Europe’s largest economy will contract by 6.6 percent this year, marking the country’s worst recession in post-war history, the Munich-based Institute for Economic Research (IFO), one of Germany’s leading think-tanks said on Wednesday.
In its April survey of around 8,800 companies, the think-tank found that Germany’s economic output had fallen by 16 percent across all industries due to the national lockdown measures, which have been in place since March 22, and the survey expected a 12.2 percent fall in the second quarter based on companies’ capacity utilization data.
“We won’t be back to the pre-corona situation until the end of 2021,” Timo Wollmershaeuser, head of economic forecasting at IFO, said in a statement. That would require an economic expansion of 8.5 percent next year, he added.

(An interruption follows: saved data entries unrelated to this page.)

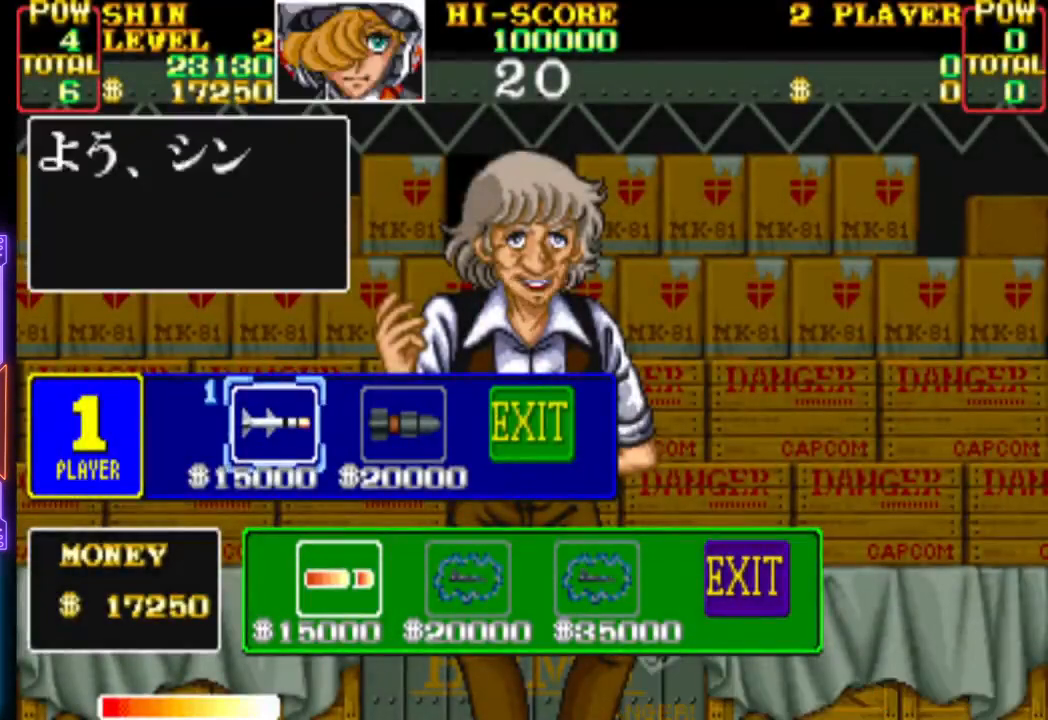
{"buttons": [], "events": []}
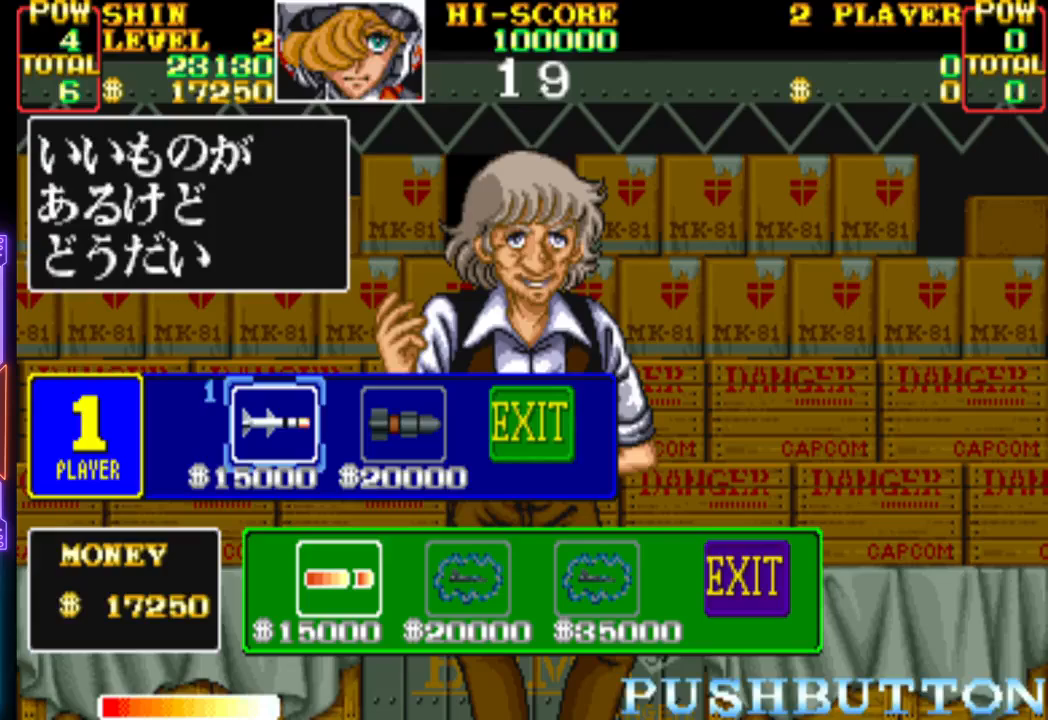
{"buttons": [], "events": []}
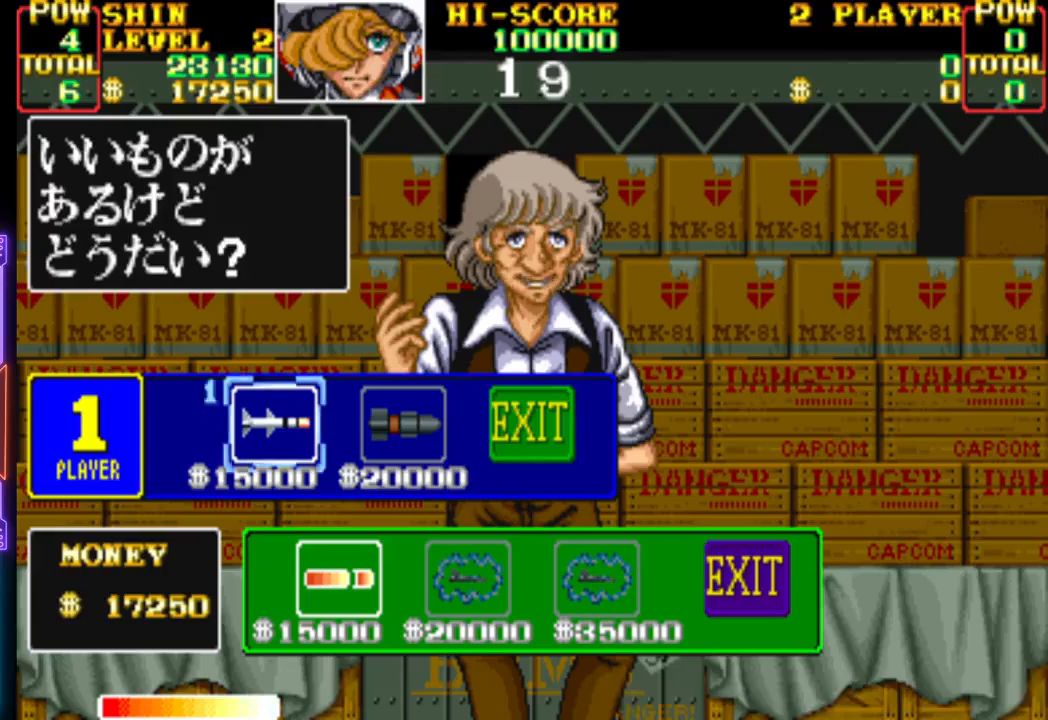
{"buttons": [], "events": []}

Several of Germany’s economic sectors have been hard-hit by the effects of coronavirus restrictions, with ravel agencies and tour operators reporting the biggest slump, followed by the aviation, hotel and restaurant industries.
The arts and entertainment sector and vehicle manufacturing have also been affected. The only industry that has seen a boost has been the pharmaceutical sector. This has been reflected by a recent jump in shares of German pharma giant Bayer.
IFO predicted that once the lockdown is gradually eased, all sectors of the economy could see a boost beginning with the third quarter.
Chancellor Angela Merkel has warned that the country is far from out of the woods with the pandemic, and there are fears that a second wave could hit the country now that shops and playgrounds have been largely allowed to open in most states. Some students will also return to classes as of May 4.
According to the latest data, Germany had 161,539 coronavirus cases, the sixth highest number in the world, but its death rate of 77 per million was significantly lower than in Spain, the worst-hit European country (236,899 cases), where the death rate is 519 per million.